Rubins’s massive creations do indeed embrace fluidity. In addition to the “Our Friend Fluid Metal” group, she is also developing “Diversifolia” (2016–17) and “Fluid Space” (2019), constellations of animal-shaped lawn ornaments (or parts of lawn ornaments) in aluminum, bronze, and cast iron. The unpainted metals gleam with their own natural hues. “I thought of [arranging the different metals] in terms of marbleizing, so that sooner or later, the different elements would disappear and it became this kind of abstracted gesture—this abstracted swirl of stuff,” she explained.
As we walked around a group of several new works, metal tails careened into the air and accretions of shells, hooves, and haunches spiraled past our heads. Strung together, they resembled gigantic, metal-plated molecules poised to hurtle towards each other, or scintillating masses of post-apocalyptic debris on the verge of regenerating new worlds.

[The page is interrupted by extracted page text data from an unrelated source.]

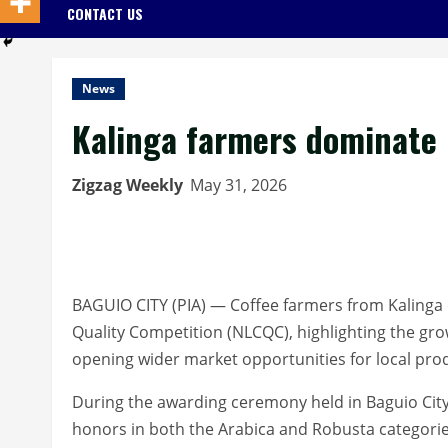
CONTACT US
News
Kalinga farmers dominate N
Zigzag Weekly
May 31, 2026
BAGUIO CITY (PIA) — Coffee farmers from Kalinga 
Quality Competition (NLCQC), highlighting the gro
opening wider market opportunities for local pro
During the awarding ceremony held in Baguio City
honors in both the Arabica and Robusta categori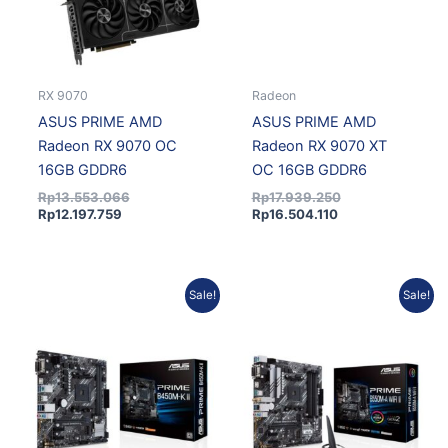
RX 9070
Radeon
ASUS PRIME AMD
ASUS PRIME AMD
Radeon RX 9070 OC
Radeon RX 9070 XT
16GB GDDR6
OC 16GB GDDR6
Rp
13.553.066
Rp
17.939.250
Rp
12.197.759
Rp
16.504.110
Original
Current
Current
Original
Sale!
Sale!
price
price
price
price
was:
is:
is:
was:
Rp1.055.751.
Rp950.176.
Rp1.572.021.
Rp1.746.690.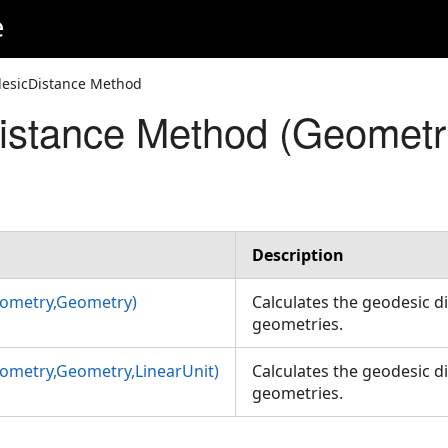
e
esicDistance Method
istance Method (Geometr
Unit)
Description
ometry,Geometry)
Calculates the geodesic 
geometries.
ometry,Geometry,LinearUnit)
Calculates the geodesic 
geometries.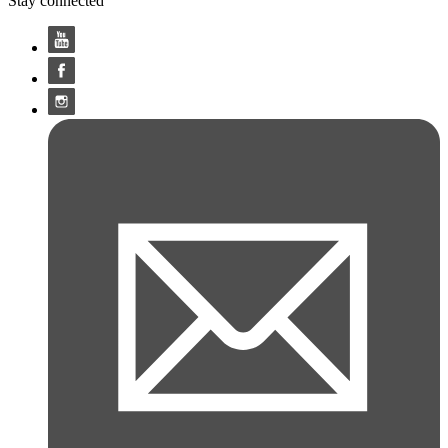
Stay connected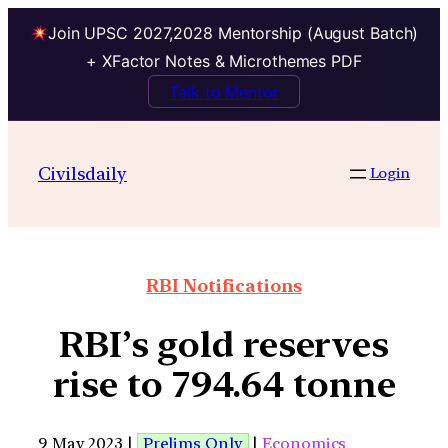
Join UPSC 2027,2028 Mentorship (August Batch)
+ XFactor Notes & Microthemes PDF
Talk to Mentor
Civilsdaily
Login
RBI Notifications
RBI’s gold reserves
rise to 794.64 tonne
9 May 2023 |
Prelims Only
|
Economics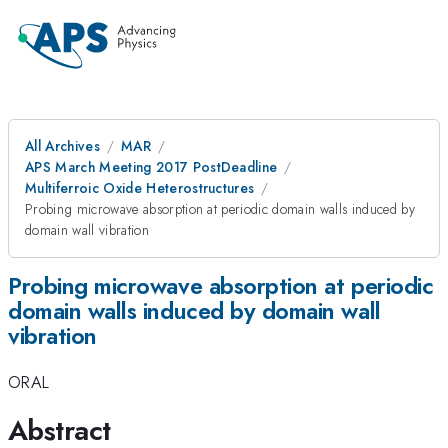
All Archives
MAR
APS March Meeting 2017 PostDeadline
Multiferroic Oxide Heterostructures
Probing microwave absorption at periodic domain walls induced by
domain wall vibration
Probing microwave absorption at periodic
domain walls induced by domain wall
vibration
ORAL
Abstract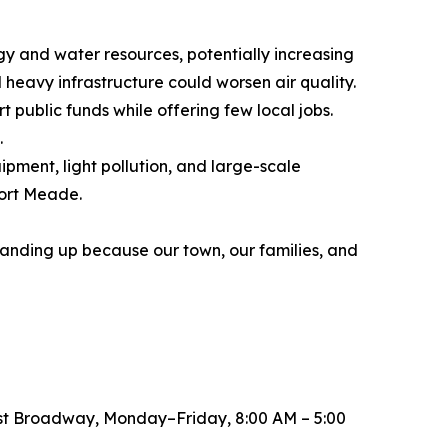
gy and water resources, potentially increasing
d heavy infrastructure could worsen air quality.
t public funds while offering few local jobs.
.
pment, light pollution, and large-scale
Fort Meade.
standing up because our town, our families, and
est Broadway, Monday–Friday, 8:00 AM – 5:00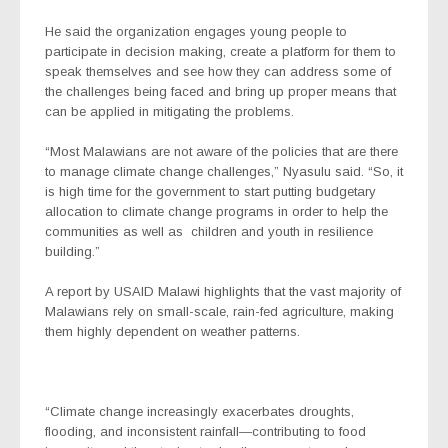
He said the organization engages young people to
participate in decision making, create a platform for them to
speak themselves and see how they can address some of
the challenges being faced and bring up proper means that
can be applied in mitigating the problems.
“Most Malawians are not aware of the policies that are there
to manage climate change challenges,” Nyasulu said. “So, it
is high time for the government to start putting budgetary
allocation to climate change programs in order to help the
communities as well as children and youth in resilience
building.”
A report by USAID Malawi highlights that the
vast majority of
Malawians rely on small-scale, rain-fed agriculture, making
them highly dependent on weather patterns.
“Climate change increasingly exacerbates droughts,
flooding, and inconsistent rainfall—contributing to food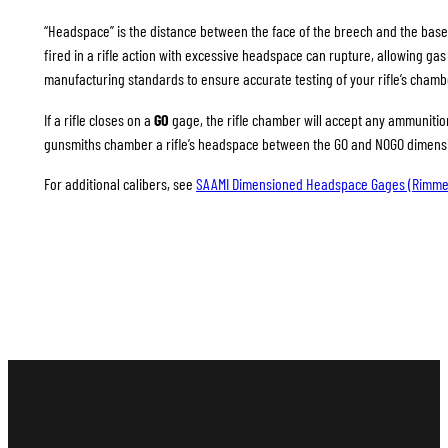
“Headspace” is the distance between the face of the breech and the base
fired in a rifle action with excessive headspace can rupture, allowing g
manufacturing standards to ensure accurate testing of your rifle’s chamb
If a rifle closes on a
GO
gage, the rifle chamber will accept any ammunition 
gunsmiths chamber a rifle’s headspace between the GO and NOGO dimension
For additional calibers, see
SAAMI Dimensioned Headspace Gages (Rimme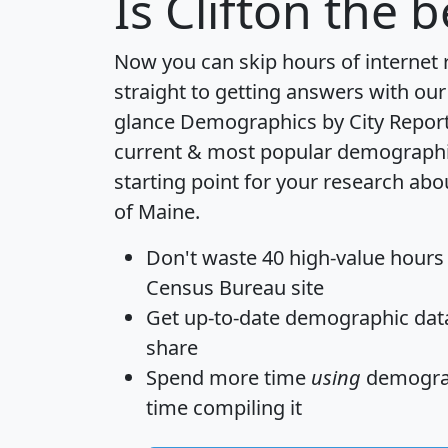
Is
Clifton
the be
Now you can skip hours of internet
straight to getting answers with our
glance
Demographics by City Repor
current & most popular demographic 
starting point for your research abou
of Maine.
Don't waste 40 high-value hours
Census Bureau site
Get
up-to-date
demographic data,
share
Spend more time
using
demograp
time
compiling it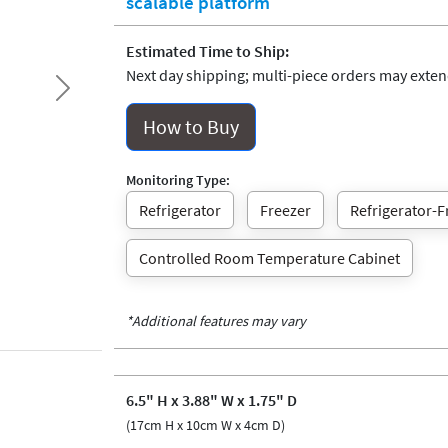
scalable platform
Estimated Time to Ship:
Next day shipping; multi-piece orders may extend
Next
How to Buy
Monitoring Type:
Refrigerator
Freezer
Refrigerator-F
Controlled Room Temperature Cabinet
*Additional features may vary
6.5" H x 3.88" W x 1.75" D
(17cm H x 10cm W x 4cm D)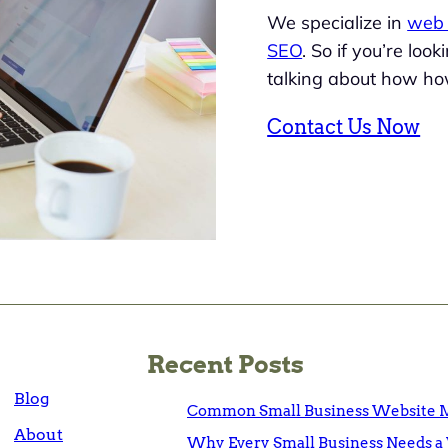
We specialize in
web 
SEO
. So if you’re loo
talking about how ho
Contact Us Now
Recent Posts
Blog
Common Small Business Website M
About
Why Every Small Business Needs a 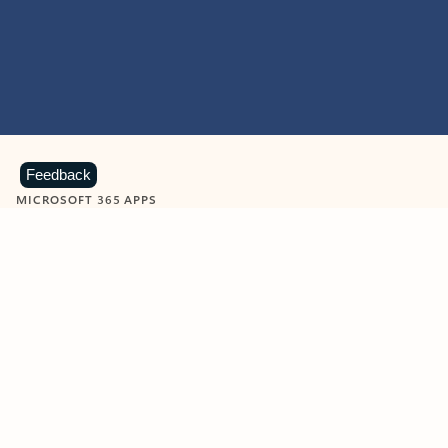
Feedback
MICROSOFT 365 APPS
Learn more about Microsoft
365 products
View all
Showing slide 1 of 9
Word
Excel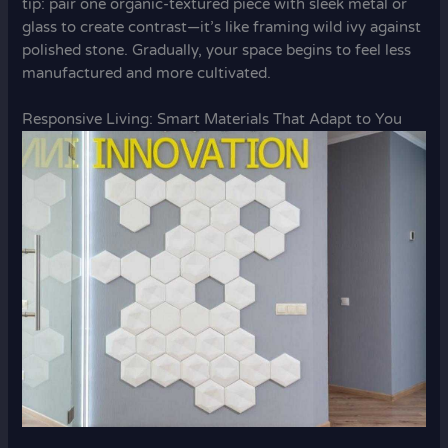
tip: pair one organic-textured piece with sleek metal or
glass to create contrast—it’s like framing wild ivy against
polished stone. Gradually, your space begins to feel less
manufactured and more cultivated.
Responsive Living: Smart Materials That Adapt to You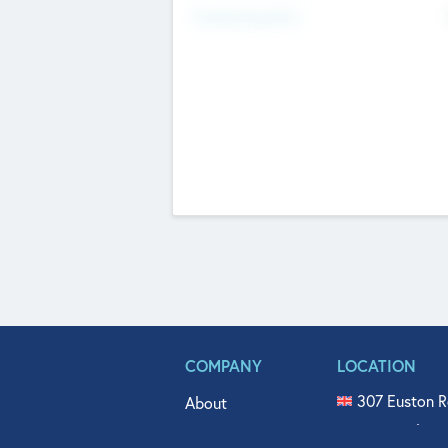
Fundraising Now
COMPANY
LOCATION
307 Euston R
About
515 North Fl
Get In Touch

These days, Rubins thinks a lot about the history of her materials—elements such as aluminum and iron that have been recycled over and over again, assuming new forms over time. Several years ago, she came to the realization that the 1950s playground equipment in “Fluid Metal” was likely made (at least in part) from melted World War II airplane parts, just like the ones she gathered from Mr. Huffman’s mountains of scrap. The same might be said of the aluminum lawn ornaments that make up “Diversifolia” and “Fluid Space.”
“I realized that this stuff has been around a long time, and it’s passed through this odd transition,” Rubins smiled, looking out past her sculptures and up into the craggy Topanga mountains and cloudless California sky. “Before it was in the earth, it was floating as a molecule in outer space—it was part of somebody’s star, or part of somebody’s exploding planet.”